__WHAT NEEDS TO BE DONE__
Write out every line of the records below word for word.

##########

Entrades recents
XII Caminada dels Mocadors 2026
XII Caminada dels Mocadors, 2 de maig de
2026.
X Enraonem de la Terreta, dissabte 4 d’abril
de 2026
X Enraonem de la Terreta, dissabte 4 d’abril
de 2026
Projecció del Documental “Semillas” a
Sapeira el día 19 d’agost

##########

__WRITTEN ANSWER__
Entrades recents
XII Caminada dels Mocadors 2026
XII Caminada dels Mocadors, 2 de maig de
2026.
X Enraonem de la Terreta, dissabte 4 d’abril
de 2026
X Enraonem de la Terreta, dissabte 4 d’abril
de 2026
Projecció del Documental “Semillas” a
Sapeira el día 19 d’agost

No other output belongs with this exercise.